- [TASK DESCRIPTION]
Reproduce the records with each "Calculator" replaced by "Tool", keeping everything else the same.

★ ★ ★ ★

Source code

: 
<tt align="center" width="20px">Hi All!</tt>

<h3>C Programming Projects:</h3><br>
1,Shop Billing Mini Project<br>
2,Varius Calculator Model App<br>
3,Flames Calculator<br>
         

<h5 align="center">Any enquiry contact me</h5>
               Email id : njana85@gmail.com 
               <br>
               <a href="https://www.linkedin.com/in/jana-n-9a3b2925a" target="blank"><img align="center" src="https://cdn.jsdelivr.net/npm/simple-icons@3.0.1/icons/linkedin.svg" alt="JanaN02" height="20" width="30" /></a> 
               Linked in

★ ★ ★ ★

- [OUTPUT FOR THIS TASK]
Source code

: 
<tt align="center" width="20px">Hi All!</tt>

<h3>C Programming Projects:</h3><br>
1,Shop Billing Mini Project<br>
2,Varius Tool Model App<br>
3,Flames Tool<br>
         

<h5 align="center">Any enquiry contact me</h5>
               Email id : njana85@gmail.com 
               <br>
               <a href="https://www.linkedin.com/in/jana-n-9a3b2925a" target="blank"><img align="center" src="https://cdn.jsdelivr.net/npm/simple-icons@3.0.1/icons/linkedin.svg" alt="JanaN02" height="20" width="30" /></a> 
               Linked in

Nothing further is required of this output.